A peer-to-peer crypto marketplace that uses smart contracts to let users trade directly from their wallets without intermediaries.

A decentralized exchange (DEX) is a peer-to-peer crypto trading platform where users swap assets directly from their own wallets instead of depositing funds with a centralized company. Most DEXs rely on smart contracts, on-chain programs that handle trade execution, pricing logic, and settlement without requiring a traditional intermediary.

How a DEX works

On a DEX, you connect a self-custody wallet and approve a smart contract to move a specific token amount for a trade. When you submit a swap, the smart contract routes the transaction, updates balances, and finalizes settlement on the blockchain. Many popular DEX designs use automated market makers (AMMs), which price trades using liquidity pools funded by other users. For example, rather than matching a buyer and seller in an order book, an AMM lets you trade against a pool of two tokens whose ratio shifts as swaps occur.

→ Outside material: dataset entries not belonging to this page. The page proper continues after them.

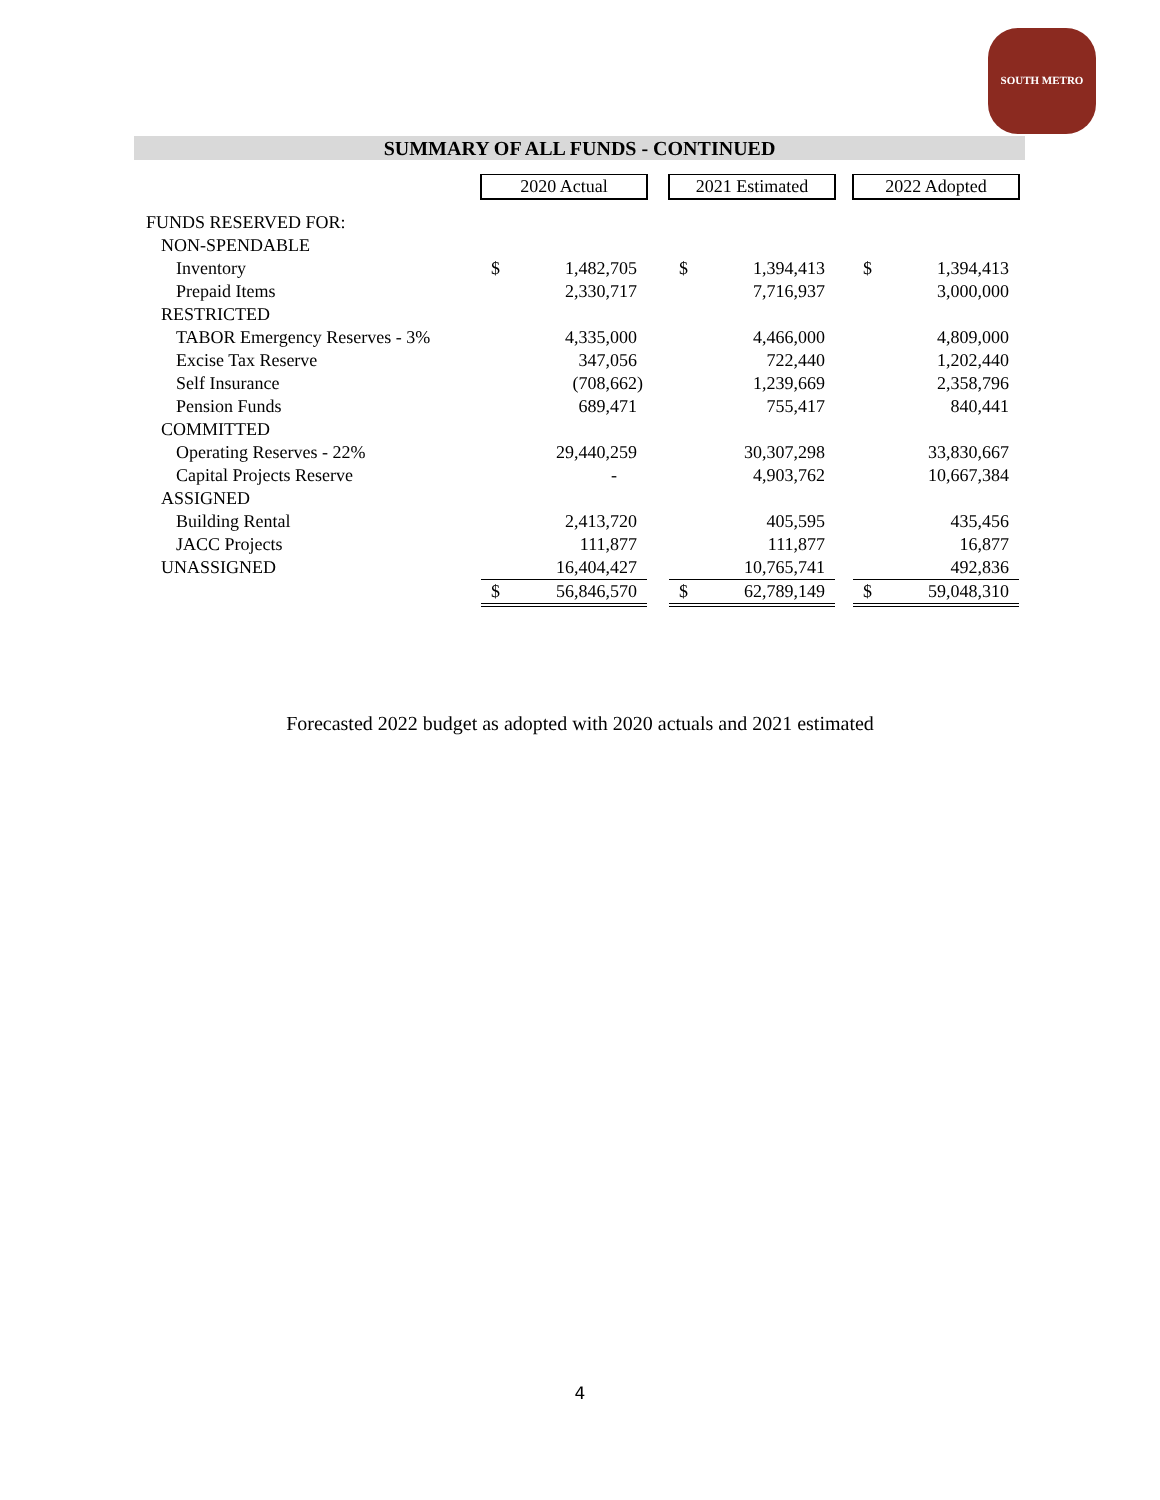SOUTH METRO
SUMMARY OF ALL FUNDS - CONTINUED
| | 2020 Actual | | | 2021 Estimated | | | 2022 Adopted | |
| --- | --- | --- | --- | --- | --- | --- | --- | --- |
| FUNDS RESERVED FOR: | | | | | | | | |
| NON-SPENDABLE | | | | | | | | |
| Inventory | $ | 1,482,705 | | $ | 1,394,413 | | $ | 1,394,413 |
| Prepaid Items | | 2,330,717 | | | 7,716,937 | | | 3,000,000 |
| RESTRICTED | | | | | | | | |
| TABOR Emergency Reserves - 3% | | 4,335,000 | | | 4,466,000 | | | 4,809,000 |
| Excise Tax Reserve | | 347,056 | | | 722,440 | | | 1,202,440 |
| Self Insurance | | (708,662) | | | 1,239,669 | | | 2,358,796 |
| Pension Funds | | 689,471 | | | 755,417 | | | 840,441 |
| COMMITTED | | | | | | | | |
| Operating Reserves - 22% | | 29,440,259 | | | 30,307,298 | | | 33,830,667 |
| Capital Projects Reserve | | - | | | 4,903,762 | | | 10,667,384 |
| ASSIGNED | | | | | | | | |
| Building Rental | | 2,413,720 | | | 405,595 | | | 435,456 |
| JACC Projects | | 111,877 | | | 111,877 | | | 16,877 |
| UNASSIGNED | | 16,404,427 | | | 10,765,741 | | | 492,836 |
| | $ | 56,846,570 | | $ | 62,789,149 | | $ | 59,048,310 |
Forecasted 2022 budget as adopted with 2020 actuals and 2021 estimated
4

DEX vs. centralized exchange (CEX)

Compared with a centralized exchange, a DEX typically offers greater self-custody and censorship resistance because you keep control of your private keys and funds remain in your wallet until a trade executes. However, users take on more responsibility, including managing wallet security, paying network fees, and double-checking token contract addresses to avoid scams. Liquidity can also vary by trading pair and blockchain, which affects slippage, the difference between the expected price and the executed price.

Risks and real-world use

DEX activity depends on smart contract security and market conditions. Vulnerabilities in contracts, malicious tokens, or front-running can lead to losses, and AMM pools can expose liquidity providers to impermanent loss when prices move.
DEXs matter because they enable open, permissionless trading infrastructure, expanding access to crypto markets while highlighting the trade-offs between autonomy, usability, and risk.